Eileens Besucher ließ sie ohne ein weiteres Wort stehen, und sie ließ sich auf eine der dünnen Matratzen sinken.
Einer von sechs Berufungsrichtern. Er wollte ganz nach oben, und zu diesem Zweck war ihm jedes Mittel recht, selbst seine Frau hatte er danach ausgesucht.
Solange sie hier in Camp Camille für seinen Mord einsaß, konnte ihm nichts passieren. Und das würde sie tun, zum Wohle dieses Mädchens auf dem Foto und deren beiden Schwestern.
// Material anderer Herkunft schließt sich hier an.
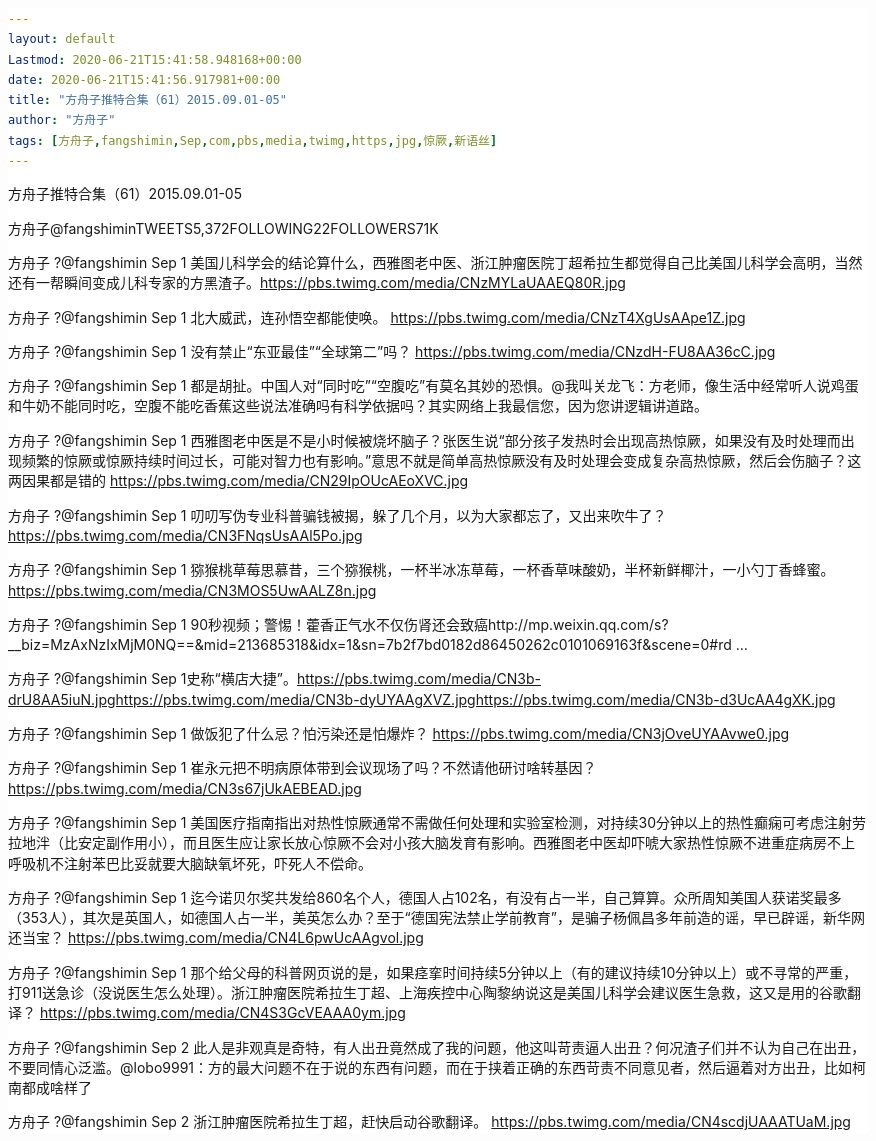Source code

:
 ```yaml
---
layout: default
Lastmod: 2020-06-21T15:41:58.948168+00:00
date: 2020-06-21T15:41:56.917981+00:00
title: "方舟子推特合集（61）2015.09.01-05"
author: "方舟子"
tags: [方舟子,fangshimin,Sep,com,pbs,media,twimg,https,jpg,惊厥,新语丝]
---
```


方舟子推特合集（61）2015.09.01-05

方舟子@fangshiminTWEETS5,372FOLLOWING22FOLLOWERS71K

方舟子 ?@fangshimin  Sep 1 美国儿科学会的结论算什么，西雅图老中医、浙江肿瘤医院丁超希拉生都觉得自己比美国儿科学会高明，当然还有一帮瞬间变成儿科专家的方黑渣子。https://pbs.twimg.com/media/CNzMYLaUAAEQ80R.jpg

方舟子 ?@fangshimin  Sep 1 北大威武，连孙悟空都能使唤。 https://pbs.twimg.com/media/CNzT4XgUsAApe1Z.jpg

方舟子 ?@fangshimin  Sep 1 没有禁止“东亚最佳”“全球第二”吗？ https://pbs.twimg.com/media/CNzdH-FU8AA36cC.jpg

方舟子 ?@fangshimin  Sep 1 都是胡扯。中国人对“同时吃”“空腹吃”有莫名其妙的恐惧。@我叫关龙飞：方老师，像生活中经常听人说鸡蛋和牛奶不能同时吃，空腹不能吃香蕉这些说法准确吗有科学依据吗？其实网络上我最信您，因为您讲逻辑讲道路。

方舟子 ?@fangshimin  Sep 1 西雅图老中医是不是小时候被烧坏脑子？张医生说“部分孩子发热时会出现高热惊厥，如果没有及时处理而出现频繁的惊厥或惊厥持续时间过长，可能对智力也有影响。”意思不就是简单高热惊厥没有及时处理会变成复杂高热惊厥，然后会伤脑子？这两因果都是错的 https://pbs.twimg.com/media/CN29IpOUcAEoXVC.jpg

方舟子 ?@fangshimin  Sep 1 叨叨写伪专业科普骗钱被揭，躲了几个月，以为大家都忘了，又出来吹牛了？ https://pbs.twimg.com/media/CN3FNqsUsAAl5Po.jpg

方舟子 ?@fangshimin  Sep 1 猕猴桃草莓思慕昔，三个猕猴桃，一杯半冰冻草莓，一杯香草味酸奶，半杯新鲜椰汁，一小勺丁香蜂蜜。 https://pbs.twimg.com/media/CN3MOS5UwAALZ8n.jpg

方舟子 ?@fangshimin  Sep 1 90秒视频；警惕！藿香正气水不仅伤肾还会致癌http://mp.weixin.qq.com/s?__biz=MzAxNzIxMjM0NQ==&mid=213685318&idx=1&sn=7b2f7bd0182d86450262c0101069163f&scene=0#rd …

方舟子 ?@fangshimin  Sep 1史称“横店大捷”。https://pbs.twimg.com/media/CN3b-drU8AA5iuN.jpghttps://pbs.twimg.com/media/CN3b-dyUYAAgXVZ.jpghttps://pbs.twimg.com/media/CN3b-d3UcAA4gXK.jpg

方舟子 ?@fangshimin  Sep 1 做饭犯了什么忌？怕污染还是怕爆炸？ https://pbs.twimg.com/media/CN3jOveUYAAvwe0.jpg

方舟子 ?@fangshimin  Sep 1 崔永元把不明病原体带到会议现场了吗？不然请他研讨啥转基因？ https://pbs.twimg.com/media/CN3s67jUkAEBEAD.jpg

方舟子 ?@fangshimin  Sep 1 美国医疗指南指出对热性惊厥通常不需做任何处理和实验室检测，对持续30分钟以上的热性癫痫可考虑注射劳拉地泮（比安定副作用小），而且医生应让家长放心惊厥不会对小孩大脑发育有影响。西雅图老中医却吓唬大家热性惊厥不进重症病房不上呼吸机不注射苯巴比妥就要大脑缺氧坏死，吓死人不偿命。

方舟子 ?@fangshimin  Sep 1 迄今诺贝尔奖共发给860名个人，德国人占102名，有没有占一半，自己算算。众所周知美国人获诺奖最多（353人），其次是英国人，如德国人占一半，美英怎么办？至于“德国宪法禁止学前教育”，是骗子杨佩昌多年前造的谣，早已辟谣，新华网还当宝？ https://pbs.twimg.com/media/CN4L6pwUcAAgvol.jpg

方舟子 ?@fangshimin  Sep 1 那个给父母的科普网页说的是，如果痉挛时间持续5分钟以上（有的建议持续10分钟以上）或不寻常的严重，打911送急诊（没说医生怎么处理）。浙江肿瘤医院希拉生丁超、上海疾控中心陶黎纳说这是美国儿科学会建议医生急救，这又是用的谷歌翻译？ https://pbs.twimg.com/media/CN4S3GcVEAAA0ym.jpg

方舟子 ?@fangshimin  Sep 2 此人是非观真是奇特，有人出丑竟然成了我的问题，他这叫苛责逼人出丑？何况渣子们并不认为自己在出丑，不要同情心泛滥。@lobo9991：方的最大问题不在于说的东西有问题，而在于挟着正确的东西苛责不同意见者，然后逼着对方出丑，比如柯南都成啥样了

方舟子 ?@fangshimin  Sep 2 浙江肿瘤医院希拉生丁超，赶快启动谷歌翻译。 https://pbs.twimg.com/media/CN4scdjUAAATUaM.jpg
Doch … was, wenn … eines Tages, irgendwann in ferner Zukunft, diese Mädchen nach der Wahrheit suchen würden? Was, wenn sich eine von ihnen als Schutzengel erwies, der für sie vom Himmel kam und der Welt verkündete, dass sie unschuldig war? Dann wäre er gezwungen, seine Verbrechen zu gestehen. Eines fernen Tages …
Eileen schloss die Augen und versuchte, die Wunschfantasie festzuhalten, die sie am Leben erhielt, doch schließlich konnte sie nichts anderes mehr tun, als aus Reue und Schmerz aufzuschluchzen, mit dem leeren Herzen einer Mutter, die ihre Töchter so sehr liebte, dass sie ihr Leben für sie aufgegeben hatte.